The latest version of the Linux kernel, 5.17, has been released with bug fixes to reassure users worried about Specter attacks and improve hardware support despite a brief delay. The security changes and hardware support are welcome, but other than that, there’s not much to be excited about in this release.
5.17 has been delayed, but Linus can explain it
While the release of 5.17 has been delayed, Linux kernel creator Linus Torvalds seems to be taking it easy, presenting it as an opportunity to improve the release and avoid embarrassing bugs in the release.
Torvalds published on the Linux kernel mailing listthe main hub of Linux kernel development, explains the reason for the delay:
“I am happy to report that it was indeed very quiet. […] We probably could have skipped it without many downsides, but we made a few last-minute resets and fixes and avoided some brown-paper bugs that would otherwise have been stable fodder, so all is well.
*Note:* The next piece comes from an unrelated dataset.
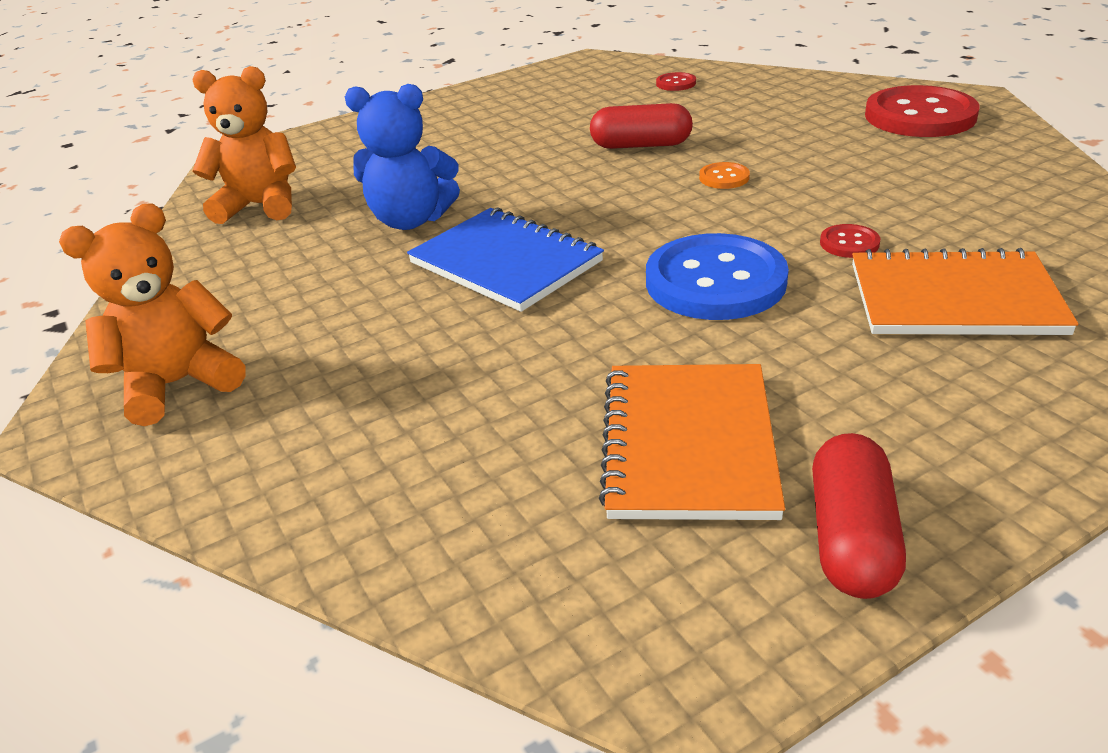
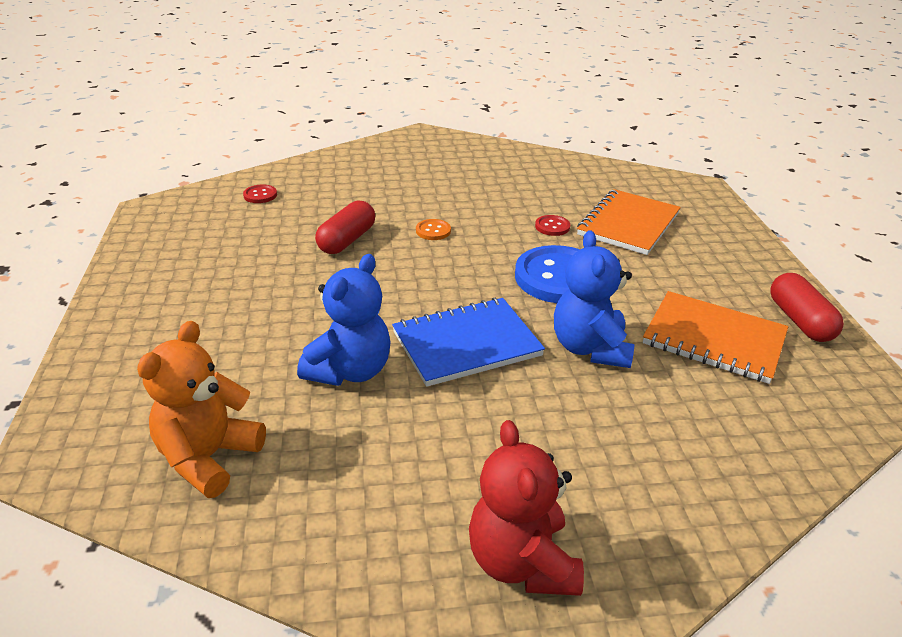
camera: 70 degrees left, 0 degrees up
orange teddy bear [59,203,246,426] -> red teddy bear [469,420,584,596]
red capsule [812,433,906,599] -> red capsule turned 45 degrees clockwise [770,273,844,342]
red button [865,85,980,137] -> none
none -> blue teddy bear [554,230,634,368]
in the another message to the listTorvalds attributed the delay to the need for further security fixes after the Specter attacks.
What’s new in the Linux kernel?
The main security fix in the Linux kernel with 5.17 is a change in the kernel’s random number generator from the SHA1 algorithm to BLAKE2s, which it says promises more security and faster performance LWN. Random number generation is important for cryptographic functions and secure internet connections.
Another focus of the new version is improved hardware support. The kernel has added support for AMD’s forthcoming P-State power management system, which is said to offer better performance. There’s also improved graphics, network, and hardware monitoring support.
Now it’s up to the distribution maintainers
With the new kernel version, the hard work now falls to the Linux distribution maintainers to integrate the latest version into their systems, as few people install the Linux kernel directly. This means it will take some time for the kernel to show up in the repositories of major distributions like Ubuntu, Mint, and Fedora.
Technical users who want to try the new kernel can download and compile the kernel themselves from Linux kernel website. Aside from those companies that rely on the security of Linux on servers, and whose sysadmins probably swallowed antacids prior to the announcement, this release will likely be of interest primarily to developers.
How soon will you get the new kernel?
The Linux kernel is a rapidly evolving project with frequent releases, and distributions have their own release rhythms. While Debian Stable tends to integrate new kernels after extensive testing, a rolling release like Arch Linux will integrate them much faster. The cadence of software releases is something that differentiates Linux distributions from one another.